Le château de Pont-de-Briques a été construit vers 1640 pour Louise d' Audegau puis a été modifié pour Antoine d'Aumont et Bernard d'Audegau. Louis Patras de Campaigno a fait reconstruire la chapelle puis a fait faire de gros travaux par l'architecte Giraud Sannier vers 1786: surélever le logis et agrandir les ailes.
Ce fut la résidence de Napoléon Ier en 1803 et 1804 pendant le camp de Boulogne. La correspondance complète de Napoléon I au château de Pont-de-Briques, mais aussi les ordres et actes divers dictés par lui lors de ses séjours au château, ont fait l'objet d'un important travail de recherche réalisé par Fernand Beaucour, préfacé par Jean Tulard, membre de l'institut, et publié par le Centre d'Études Napoléoniennes.
Le château de Pont-de-Briques a été transformé en orphelinat vers 1900, et le bâtiment construit à cette époque a été détruit en en 1974.
L'histoire contemporaine du château de Pont-de-Briques a été chaotique : les besoins d'expansion des activités économiques et industrielles de la ville de Boulogne-sur-Mer avaient conduit à décider, par arrêté préfectoral du 9 février 1966, la destruction de ce château au profit d'un nouvel axe routier.
○ ○ ○ ○ ○
CONSIGNES:
(1) D'après le texte sur le château de Pont-de-Briques, vers quelle année le château a-t-il été transformé en orphelinat ?
(2) Recopiez le passage du texte sur le château de Pont-de-Briques qui commence par les mots contenant « Ce fut la résidence » et se termine par « nouvel axe routier. », en remplaçant « orphelinat » par « pensionnat ».
(3) Poursuivez le texte sur le château de Pont-de-Briques à partir de l'endroit où il s'arrête.

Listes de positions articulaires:
○ ○ ○ ○ ○
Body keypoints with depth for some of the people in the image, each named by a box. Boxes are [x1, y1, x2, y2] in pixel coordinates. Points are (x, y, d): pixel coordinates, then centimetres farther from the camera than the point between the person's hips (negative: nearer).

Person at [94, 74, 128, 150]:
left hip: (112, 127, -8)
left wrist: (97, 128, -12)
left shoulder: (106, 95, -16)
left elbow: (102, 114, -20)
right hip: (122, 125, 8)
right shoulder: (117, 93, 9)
○ ○ ○ ○ ○
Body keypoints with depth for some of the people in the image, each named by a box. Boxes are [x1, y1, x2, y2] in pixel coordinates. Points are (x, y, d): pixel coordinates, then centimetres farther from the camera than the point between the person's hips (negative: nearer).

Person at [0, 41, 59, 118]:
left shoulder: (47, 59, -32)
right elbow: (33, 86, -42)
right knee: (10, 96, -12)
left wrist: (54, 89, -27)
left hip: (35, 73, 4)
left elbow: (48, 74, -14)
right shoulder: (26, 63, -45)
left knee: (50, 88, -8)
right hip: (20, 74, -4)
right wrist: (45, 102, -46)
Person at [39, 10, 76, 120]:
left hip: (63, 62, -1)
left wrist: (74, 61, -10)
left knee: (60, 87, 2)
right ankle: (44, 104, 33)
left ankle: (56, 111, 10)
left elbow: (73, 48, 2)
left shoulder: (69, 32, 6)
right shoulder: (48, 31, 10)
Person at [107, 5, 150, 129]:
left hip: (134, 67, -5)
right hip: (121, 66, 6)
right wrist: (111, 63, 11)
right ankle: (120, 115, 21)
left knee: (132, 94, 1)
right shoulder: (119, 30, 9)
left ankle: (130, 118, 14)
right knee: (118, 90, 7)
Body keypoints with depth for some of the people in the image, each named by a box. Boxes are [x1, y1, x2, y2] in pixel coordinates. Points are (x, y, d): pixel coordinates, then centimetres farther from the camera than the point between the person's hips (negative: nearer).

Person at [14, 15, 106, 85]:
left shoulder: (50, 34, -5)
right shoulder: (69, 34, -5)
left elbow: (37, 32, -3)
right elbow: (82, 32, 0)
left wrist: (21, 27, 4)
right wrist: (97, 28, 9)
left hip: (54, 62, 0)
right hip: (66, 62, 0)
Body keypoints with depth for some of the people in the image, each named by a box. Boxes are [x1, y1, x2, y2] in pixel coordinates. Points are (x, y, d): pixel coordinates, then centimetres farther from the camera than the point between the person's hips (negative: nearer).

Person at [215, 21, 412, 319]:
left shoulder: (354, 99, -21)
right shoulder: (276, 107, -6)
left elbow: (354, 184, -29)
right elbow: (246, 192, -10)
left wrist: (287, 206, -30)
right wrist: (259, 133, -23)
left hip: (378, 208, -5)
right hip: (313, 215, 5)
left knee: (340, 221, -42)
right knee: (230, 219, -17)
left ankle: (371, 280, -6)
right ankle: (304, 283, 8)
○ ○ ○ ○ ○
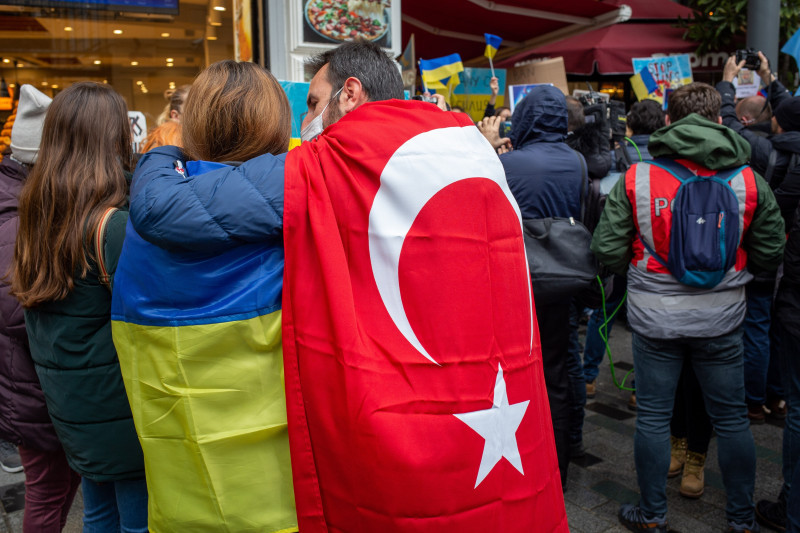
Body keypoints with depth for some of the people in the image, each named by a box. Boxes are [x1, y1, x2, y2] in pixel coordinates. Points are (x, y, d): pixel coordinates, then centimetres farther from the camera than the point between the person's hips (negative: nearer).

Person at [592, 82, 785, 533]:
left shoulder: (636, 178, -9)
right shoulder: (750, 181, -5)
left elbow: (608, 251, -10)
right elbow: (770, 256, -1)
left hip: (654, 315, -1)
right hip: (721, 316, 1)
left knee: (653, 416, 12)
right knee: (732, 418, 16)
○ ○ ○ ○ ○
RÉPONSES:
(1) Vers 1900.

(2)
Ce fut la résidence de Napoléon Ier en 1803 et 1804 pendant le camp de Boulogne. La correspondance complète de Napoléon I au château de Pont-de-Briques, mais aussi les ordres et actes divers dictés par lui lors de ses séjours au château, ont fait l'objet d'un important travail de recherche réalisé par Fernand Beaucour, préfacé par Jean Tulard, membre de l'institut, et publié par le Centre d'Études Napoléoniennes.
Le château de Pont-de-Briques a été transformé en pensionnat vers 1900, et le bâtiment construit à cette époque a été détruit en en 1974.
L'histoire contemporaine du château de Pont-de-Briques a été chaotique : les besoins d'expansion des activités économiques et industrielles de la ville de Boulogne-sur-Mer avaient conduit à décider, par arrêté préfectoral du 9 février 1966, la destruction de ce château au profit d'un nouvel axe routier.

(3)
À l'initiative de Fernand Beaucour, une société de sauvegarde de ce château est créé le 17 juin 1966, qui conduit à reconsidérer et finalement annuler la décision préfectorale de destruction de ce site historique majeur. Quelque temps après, une déviation est décidée par arrêté ministériel du 24 février 1969. Les démarches de l'association permettent d'obtenir le classement du château comme monument historique par arrêté ministériel du 1 octobre 1974 . Ainsi sa préservation est acquise.
Le château de Pont-de-Briques a été acheté et restauré en 2000 par une société immobilière qui l'a transformé en appartements. Les pièces occupées par Napoléon sont louées par la Communauté d'agglomération du Boulonnais et vont offrir prochainement un espace muséographie consacré à l'histoire du Camp de Boulogne ainsi que la vie de Napoléon dans son intimité.